This social change has been driven by a number of factors and has been reflected in the number of new property developments springing up in major cities around the UK. As space tends to be at a premium in urban areas, it has led to the construction of a greater number of apartments; potentially fuelling interest in block of flats insurance.
So why have so many people decided that an apartment in a town is a better place to live than a larger house in the country? Here are four factors that are likely to have spurred on the rush for the city…
Anyone who has ever lived in a rural area then moved to the city will attest to joys of convenience, such as having shops open until later and being able to choose between a variety of entertainment options at your leisure.
Also, by living in the city centre, people will often be able to walk or cycle to their destinations, rather than taking the car or public transport.

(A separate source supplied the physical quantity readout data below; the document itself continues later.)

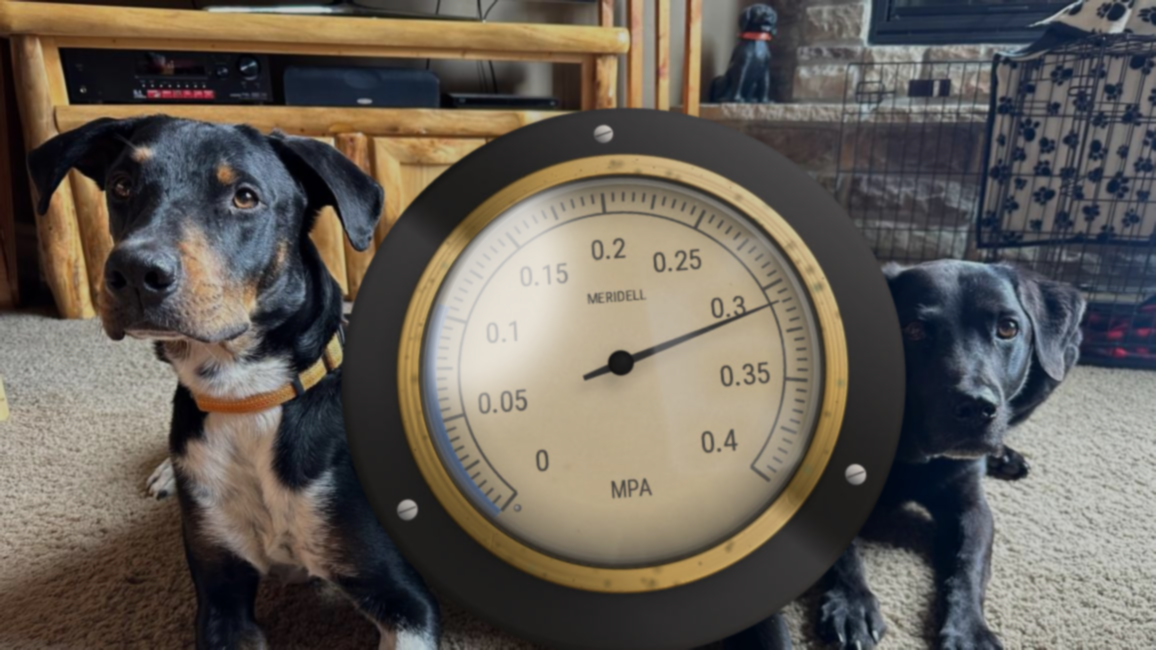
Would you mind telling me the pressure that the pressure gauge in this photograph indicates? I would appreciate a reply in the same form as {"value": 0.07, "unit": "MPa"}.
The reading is {"value": 0.31, "unit": "MPa"}
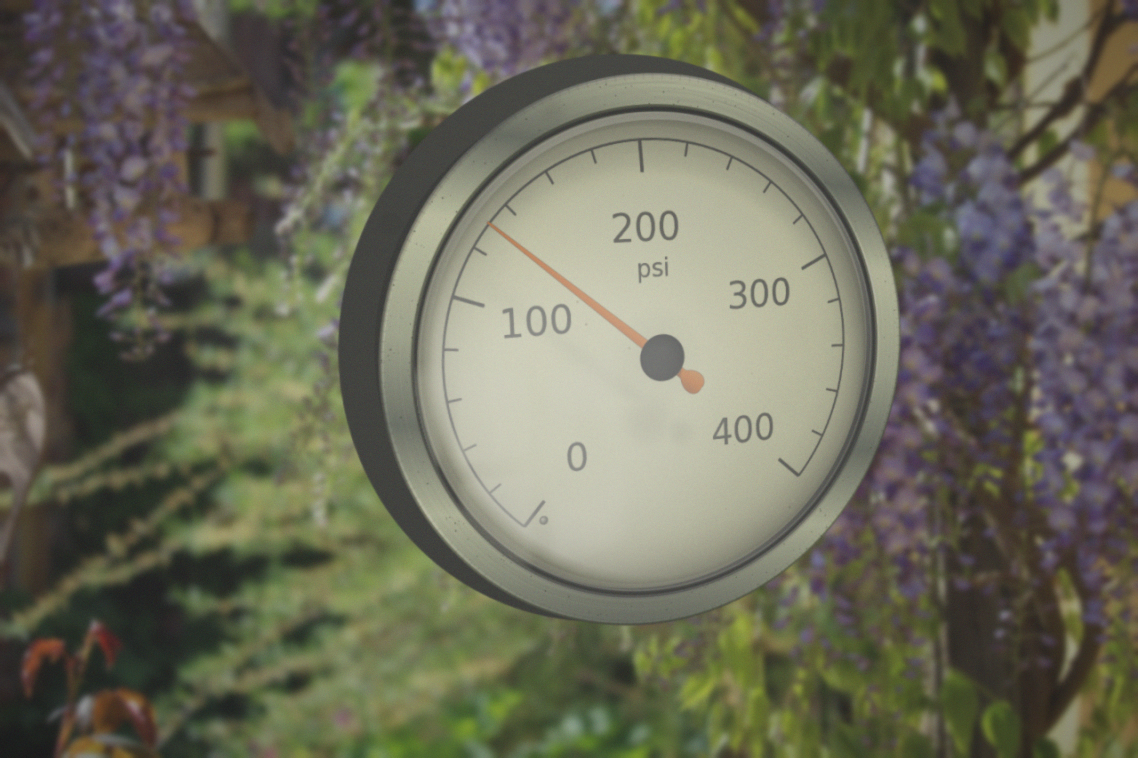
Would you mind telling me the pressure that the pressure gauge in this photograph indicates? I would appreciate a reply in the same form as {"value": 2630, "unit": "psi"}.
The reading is {"value": 130, "unit": "psi"}
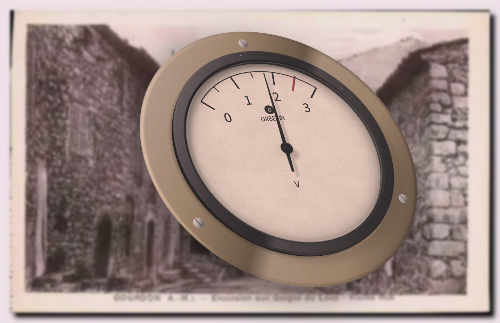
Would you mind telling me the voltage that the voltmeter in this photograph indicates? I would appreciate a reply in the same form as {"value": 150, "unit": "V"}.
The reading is {"value": 1.75, "unit": "V"}
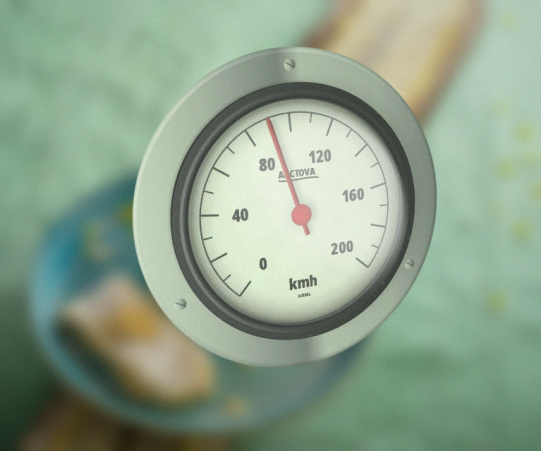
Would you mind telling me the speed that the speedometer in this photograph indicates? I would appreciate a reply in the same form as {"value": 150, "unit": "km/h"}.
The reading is {"value": 90, "unit": "km/h"}
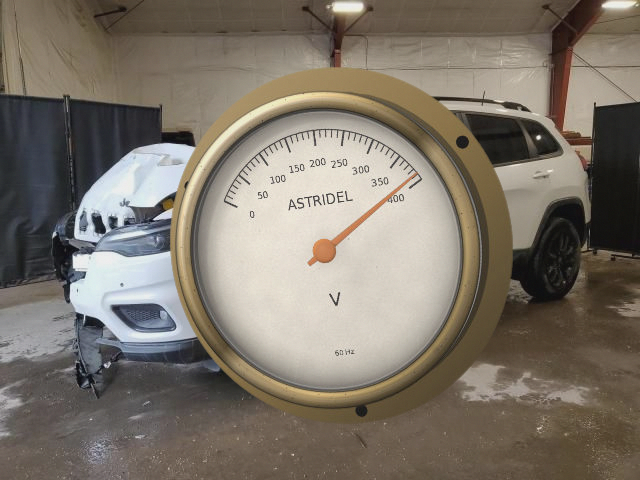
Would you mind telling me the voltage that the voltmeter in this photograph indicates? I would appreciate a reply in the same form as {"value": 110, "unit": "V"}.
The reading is {"value": 390, "unit": "V"}
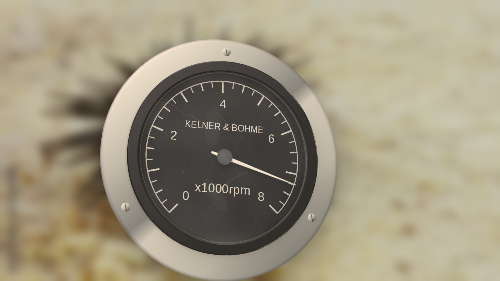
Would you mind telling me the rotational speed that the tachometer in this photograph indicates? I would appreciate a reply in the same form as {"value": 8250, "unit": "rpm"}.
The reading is {"value": 7250, "unit": "rpm"}
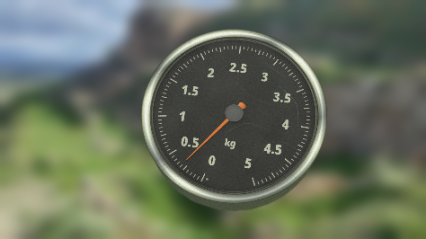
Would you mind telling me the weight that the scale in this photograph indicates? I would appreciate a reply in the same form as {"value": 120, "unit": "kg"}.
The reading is {"value": 0.3, "unit": "kg"}
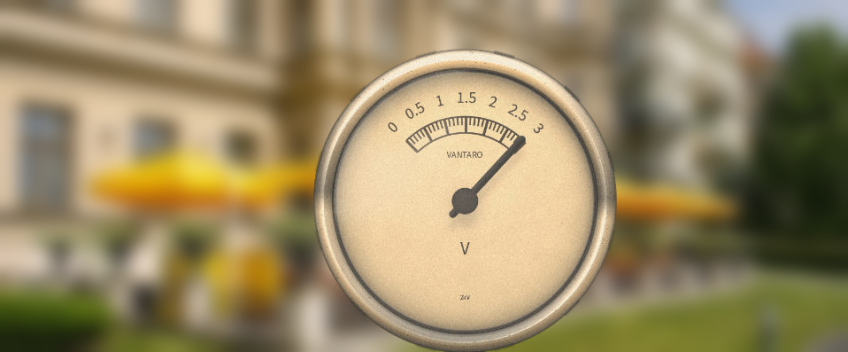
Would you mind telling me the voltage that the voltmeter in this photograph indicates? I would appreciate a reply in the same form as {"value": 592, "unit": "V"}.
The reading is {"value": 2.9, "unit": "V"}
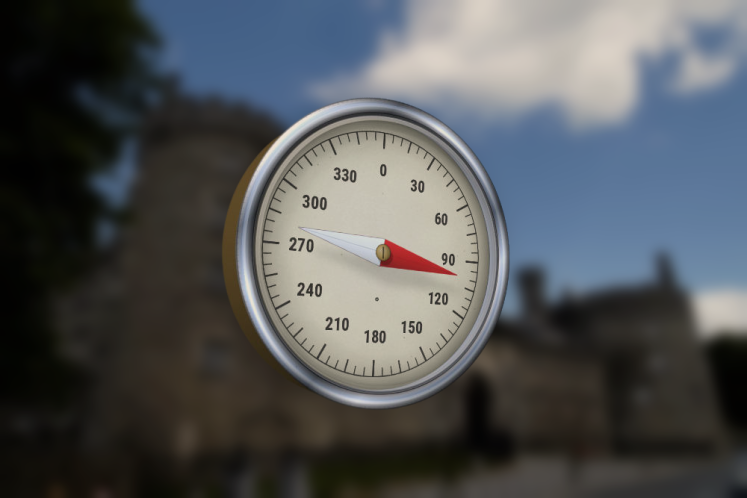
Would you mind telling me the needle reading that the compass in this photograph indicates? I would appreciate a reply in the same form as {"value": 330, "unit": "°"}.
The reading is {"value": 100, "unit": "°"}
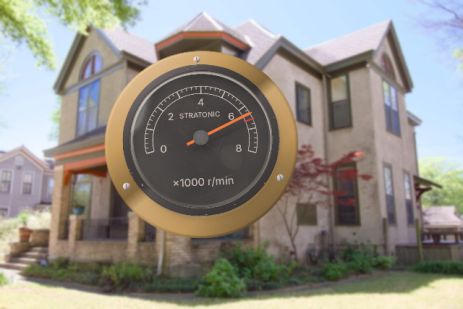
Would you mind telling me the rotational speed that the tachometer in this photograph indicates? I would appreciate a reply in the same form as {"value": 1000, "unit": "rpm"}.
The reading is {"value": 6400, "unit": "rpm"}
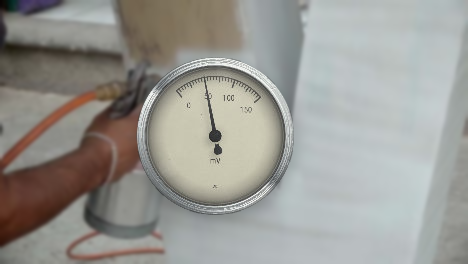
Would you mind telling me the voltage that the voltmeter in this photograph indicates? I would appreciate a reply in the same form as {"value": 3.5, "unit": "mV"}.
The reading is {"value": 50, "unit": "mV"}
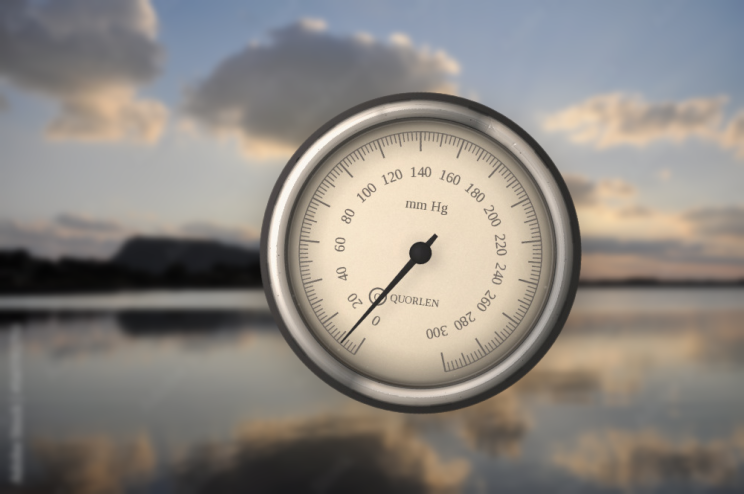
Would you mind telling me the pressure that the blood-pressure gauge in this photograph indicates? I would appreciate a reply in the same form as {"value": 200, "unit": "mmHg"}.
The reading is {"value": 8, "unit": "mmHg"}
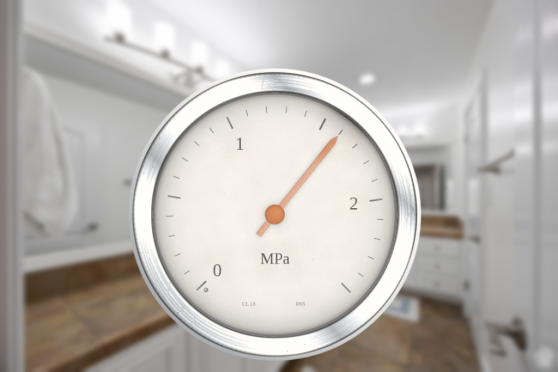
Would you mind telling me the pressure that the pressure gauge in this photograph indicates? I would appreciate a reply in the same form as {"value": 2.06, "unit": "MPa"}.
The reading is {"value": 1.6, "unit": "MPa"}
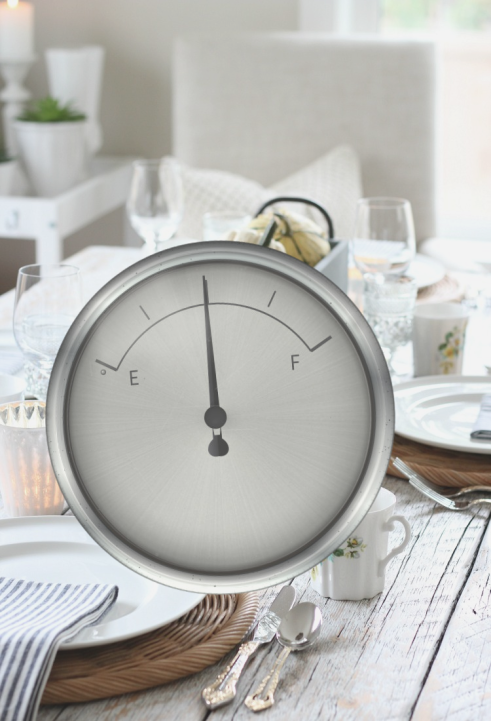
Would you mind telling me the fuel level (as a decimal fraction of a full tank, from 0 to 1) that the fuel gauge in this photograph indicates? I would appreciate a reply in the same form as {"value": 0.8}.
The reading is {"value": 0.5}
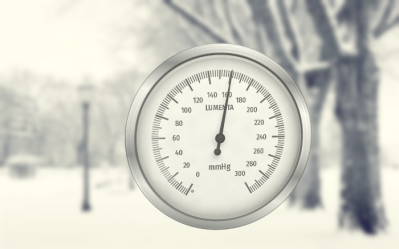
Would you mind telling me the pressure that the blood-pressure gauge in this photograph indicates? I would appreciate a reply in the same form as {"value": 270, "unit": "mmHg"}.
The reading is {"value": 160, "unit": "mmHg"}
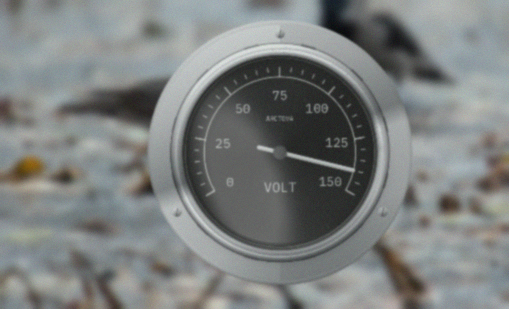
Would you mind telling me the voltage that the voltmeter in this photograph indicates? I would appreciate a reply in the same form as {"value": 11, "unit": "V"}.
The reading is {"value": 140, "unit": "V"}
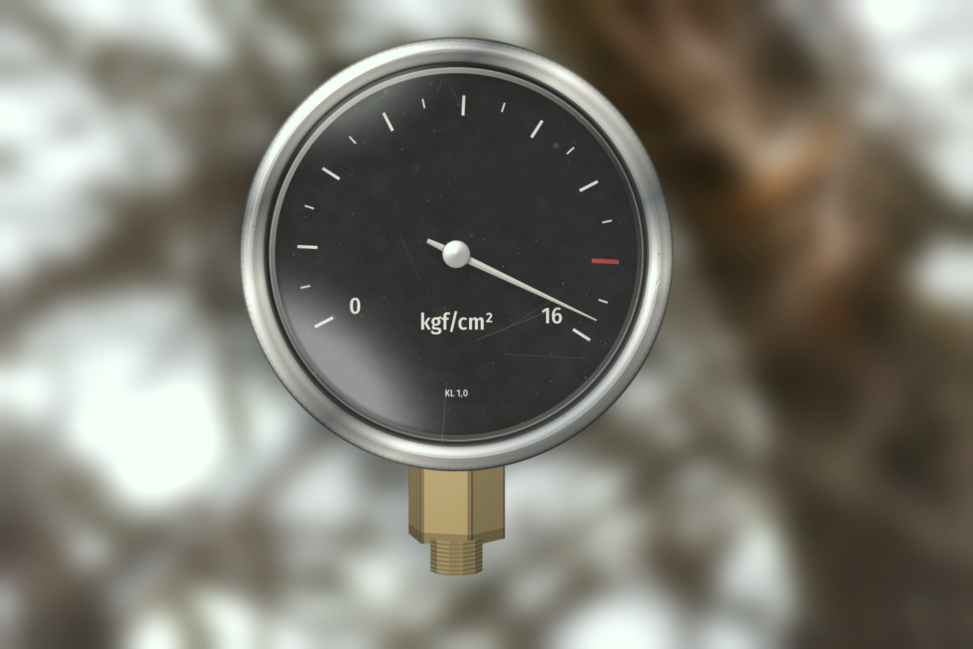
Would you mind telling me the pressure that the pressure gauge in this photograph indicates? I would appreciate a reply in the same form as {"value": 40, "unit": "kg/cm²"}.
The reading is {"value": 15.5, "unit": "kg/cm²"}
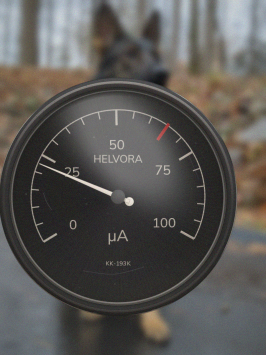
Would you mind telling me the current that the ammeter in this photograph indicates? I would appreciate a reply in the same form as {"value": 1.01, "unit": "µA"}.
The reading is {"value": 22.5, "unit": "µA"}
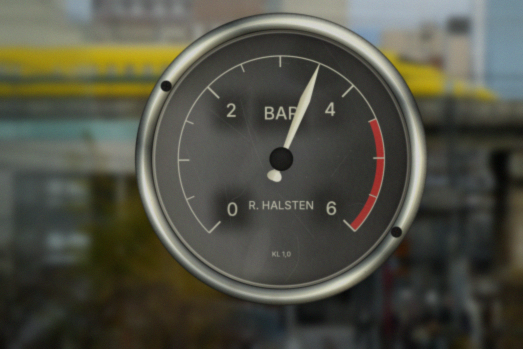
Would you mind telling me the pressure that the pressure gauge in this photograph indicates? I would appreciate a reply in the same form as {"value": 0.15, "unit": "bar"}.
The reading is {"value": 3.5, "unit": "bar"}
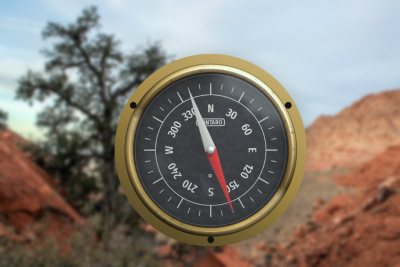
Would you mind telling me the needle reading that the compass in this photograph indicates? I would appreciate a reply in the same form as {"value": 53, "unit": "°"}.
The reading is {"value": 160, "unit": "°"}
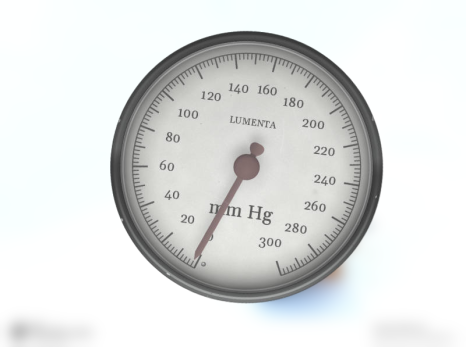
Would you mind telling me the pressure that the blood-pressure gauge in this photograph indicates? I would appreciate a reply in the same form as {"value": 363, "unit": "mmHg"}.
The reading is {"value": 2, "unit": "mmHg"}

The cost of commuting is a constant thorn in the suburban worker’s side; whether it is the price of petrol or the cost of train tickets, the commuter tends to have something to complain about. By living centrally, the cost of commuting can often be absorbed into the price of renting, taking some of the sting out of higher property prices.
With other parts of the world enjoying much more economic growth than the UK, it is becoming increasingly common for foreign students and workers to spend some time in the country, either for education or pleasure. Either way, individuals coming from abroad will tend to stick to urban areas.
As the number of people living in city centre areas has risen, often so has the feeling of a community. This intangible part of the trend leads to some tangible improvements, as residents start to think about how they want to enhance their neighbourhood, which manifests itself in the shape of celebrations, community organisations and the power to make changes.